Shares rose $5.48, or 11 percent, to close at $55.15 on Monday, the midpoint of their 52-week range of between $42.50 and $63.85.

Across all businesses, from its namesake stores to the Sam’s Club division to business overseas, Wal-Mart is hammering its low price message while improving its product mix. It’s also experimenting with new formats.

Sam’s Club officials told analysts Tuesday that the company plans to open a new Mas Club store that sells products imported from Mexico to cater to Hispanic customers. “Mas” means more in Spanish. Meanwhile, the Sam’s Club division began testing a new concept called Sam’s Club Business Center in Houston, which caters only to small business owners. Doug McMillon, president and chief executive of Sam’s Club, said that at the new format, which does not have such categories as jewelry and pharmacy, business is beating the sales plan.

Sam’s Club is also testing a smaller format for both small business and average consumers in Garden City, Kan. This 100,000-square-foot format would allow Sam’s Club to move into smaller markets.
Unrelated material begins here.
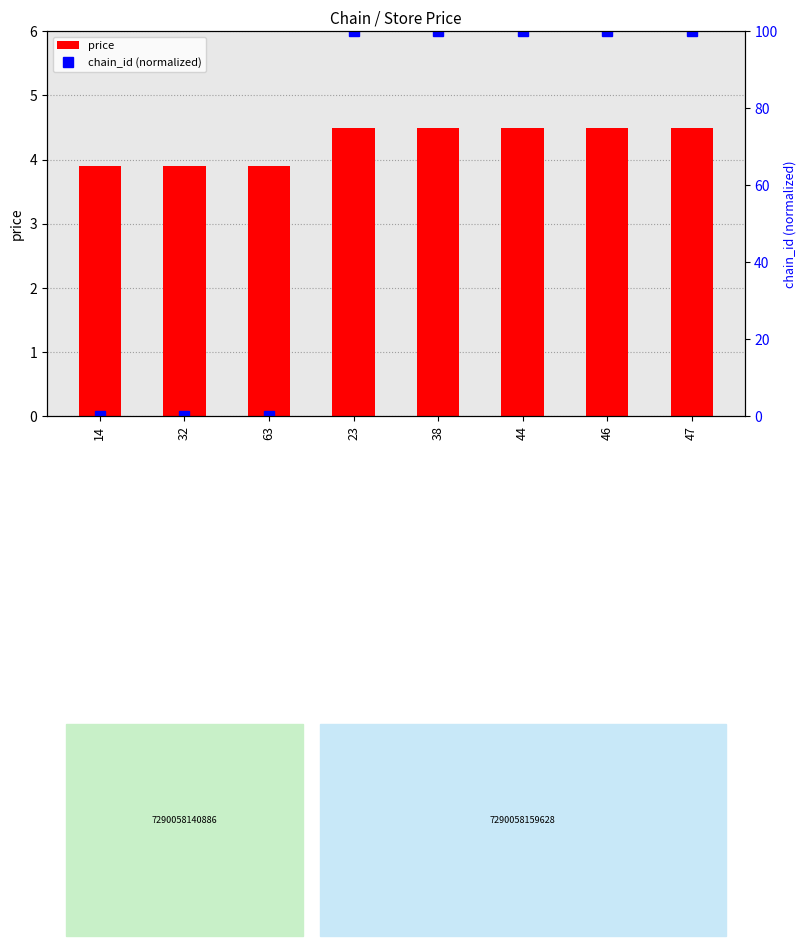

Reading left to right, extract all data points from this chart.

price: 3.9	3.9	3.9	4.5	4.5	4.5	4.5	4.5
chain_id (normalized): 0.0	0.0	0.0	100.0	100.0	100.0	100.0	100.0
Abroad, Wal-Mart is shifting its focus to emerging markets from mature markets to fuel growth. Its international business accounted for 24 percent of sales in its last fiscal year.

Mike Duke, vice chairman of Wal-Mart’s international division, noted that over the next five years, 53 percent of the company’s capital allocation will be devoted to emerging markets, with the remainder in mature markets. That compares with 67 percent over the last five years that was devoted to mature businesses such as Britain and Canada.



AP Business Writer Lauren Shepherd contributed to this report.